Lecture Notes in Deep Learning: Visualization & Attention – Part 5
Attention Mechanisms
These are the lecture notes for FAU’s YouTube Lecture “Deep Learning“. This is a full transcript of the lecture video & matching slides. We hope, you enjoy this as much as the videos. Of course, this transcript was created with deep learning techniques largely automatically and only minor manual modifications were performed. Try it yourself! If you spot mistakes, please let us know!
Welcome back to deep learning! Today, I want to tell you a bit about attention mechanisms and how they can be employed in order to build better deep neural networks. Okay, so let’s focus your attention on attention and attention mechanisms.

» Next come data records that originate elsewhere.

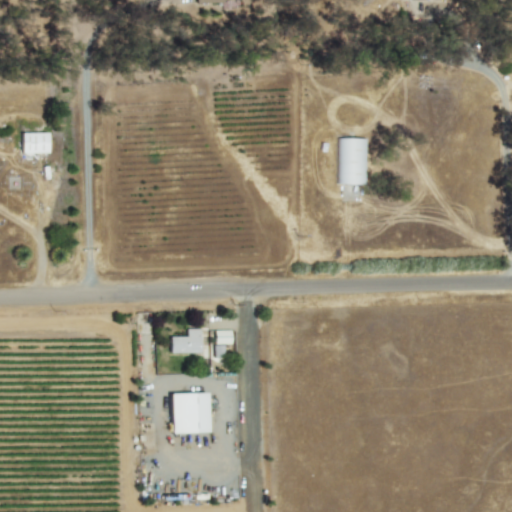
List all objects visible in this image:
building: (210, 0)
road: (85, 131)
building: (32, 142)
road: (506, 154)
road: (256, 289)
building: (221, 336)
building: (184, 342)
building: (186, 412)
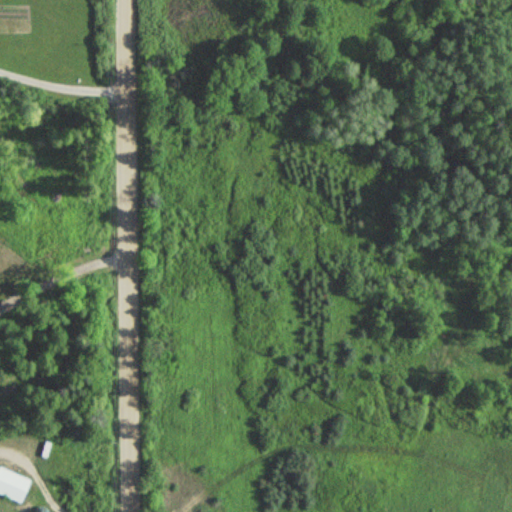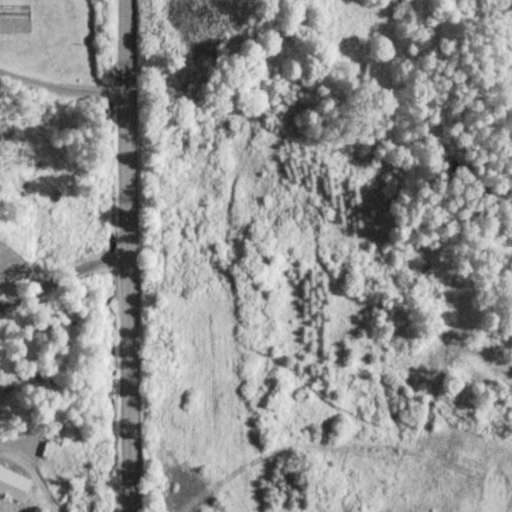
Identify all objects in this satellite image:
road: (128, 256)
building: (12, 485)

So, what is attention? Well, you see that humans process data actively by shifting our focus. So, we can focus on specific parts of the images because they carry different information. Of course, for some words, for example, we can derive the correct meaning only by means of context. Therefore, you want to shift your attention, and the way how you shift your attention may also change the interpretation. So, you want to remember specific related events in the past in order to influence a certain decision. This then allows us to follow one part at a time while suppressing information irrelevant for the task. So, this is the idea: You only want to focus on the relevant information. One example that you could think of is the cocktail party problem. We have many different people talking and you just focus on one person. By specific means like by looking at the lips of that person, you can focus your attention on lips. Then you can also kind of use your stereo hearing as a kind of beam-former to only listen to that particular direction. Doing so, you’re able to concentrate only on a single person, the person that you were talking to using this kind of attention mechanism. We do that quite successfully because otherwise, we would be completely incapable of communicating a cocktail party.

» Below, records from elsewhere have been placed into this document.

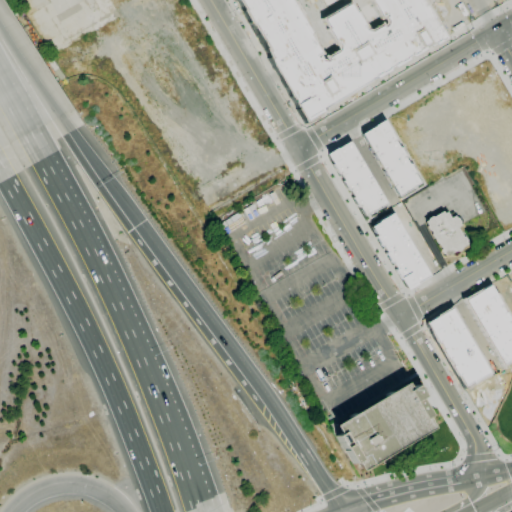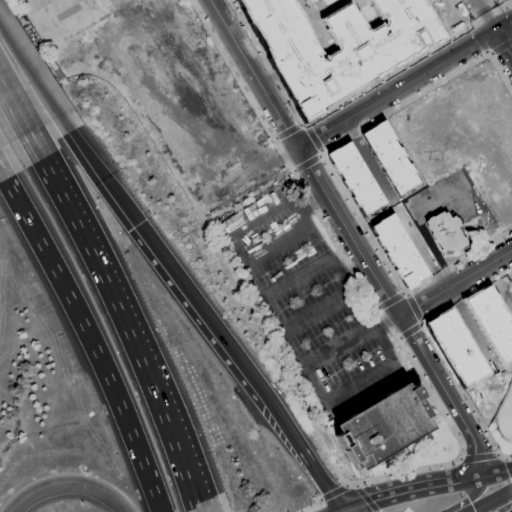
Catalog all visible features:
road: (4, 2)
road: (509, 3)
road: (509, 10)
road: (489, 13)
road: (488, 15)
road: (505, 24)
road: (505, 39)
road: (479, 40)
building: (335, 41)
road: (499, 47)
road: (265, 61)
road: (28, 72)
road: (253, 74)
road: (500, 74)
road: (386, 76)
road: (397, 87)
road: (13, 110)
road: (369, 122)
road: (288, 130)
road: (314, 138)
building: (390, 157)
building: (389, 158)
road: (307, 161)
road: (98, 170)
building: (354, 178)
building: (355, 179)
road: (421, 181)
road: (393, 204)
parking lot: (444, 204)
traffic signals: (139, 225)
road: (329, 229)
road: (347, 232)
building: (444, 233)
building: (446, 233)
road: (234, 239)
building: (397, 248)
road: (510, 273)
road: (449, 274)
road: (455, 281)
road: (423, 283)
road: (465, 294)
road: (390, 300)
road: (267, 301)
road: (500, 301)
parking lot: (310, 302)
road: (413, 308)
road: (121, 318)
road: (208, 320)
building: (494, 324)
road: (473, 327)
road: (409, 331)
road: (89, 337)
building: (460, 348)
road: (320, 388)
road: (460, 389)
road: (447, 394)
building: (382, 426)
building: (383, 426)
road: (479, 456)
road: (504, 457)
road: (311, 463)
road: (509, 464)
road: (400, 474)
traffic signals: (481, 477)
road: (496, 477)
traffic signals: (84, 486)
road: (506, 486)
road: (416, 487)
road: (43, 489)
road: (479, 490)
road: (333, 493)
road: (107, 494)
road: (489, 497)
road: (365, 498)
road: (506, 500)
traffic signals: (478, 503)
road: (313, 507)
road: (469, 507)
road: (506, 508)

So what is the idea? Well, you’ve already seen those salience in maps. You could argue that we only want to look at the pixels that are relevant to our decision. In order to make the decision, in fact, we will start not with images, but we want to talk first about the sequence to sequence models. Here, you can see a visualization of gradients from a CNN type of model that is used to translate from English to German if you now start plotting those gradients. So, this is essentially the visualization technique that we already looked at in image processing. You can now see the gradient with respect to that particular input of the respective output. If you do so, you can notice that in most cases, you see this essentially a linear relationship. English and German have of course very similar sequences in terms of words. Then you see that the actual beginning of the sequence which starts with “to reach the official residency of Prime Minister Nawaz Sharif” is then translated to “die offizielle Residenz des Premierministers Nawaz Sharif zu erreichen”. So, “zu erreichen” is “to reach” but “to reach” is first in English and it goes last in German. So, there’s a long temporal context between the two. These two words essentially translate to those two. So, we can use this information that we can generate with gradient backpropagation in order to figure out which parts of the input sequence are related to which parts of the output sequence. Now, the question is how can we use this in order to boost the performance.
Let’s look at a typical translation model. So, what is typically done in sequence the sequence models if you work with recurrent neural networks? What you do is you have a forward-pass in an encoder network. This receives an input sequence. From the input sequence, as we discussed earlier, we can compute the hidden States h subscript 1 to h subscript T. So, we have to process the entire sequence in order to compute h subscript T. Then, h subscript T is used as a context vector for the decoder network. So, h subscript T is essentially the representation of the state or the actual meaning of this sentence. Then, h subscript T is decoded into a new sequence by the decoder network. Then this generates a new sequence of own hidden states that are s subscript 1 to s subscript T’. So note that the output, of course, can be of different lengths. So, we have two different strings of T and T’. This also generates an output sequence y subscript 1 to y subscript T’. So, this allows us to model different lengths in input and output, of course, you may have a different number of words in two different languages.
So, now when we actually do this decoding. Then, you see that we have to encode everything into this context vector and this encoding may be very difficult because we have to encode the entire meaning of the sentence into one context vector. This may also be very difficult even for LSTMs.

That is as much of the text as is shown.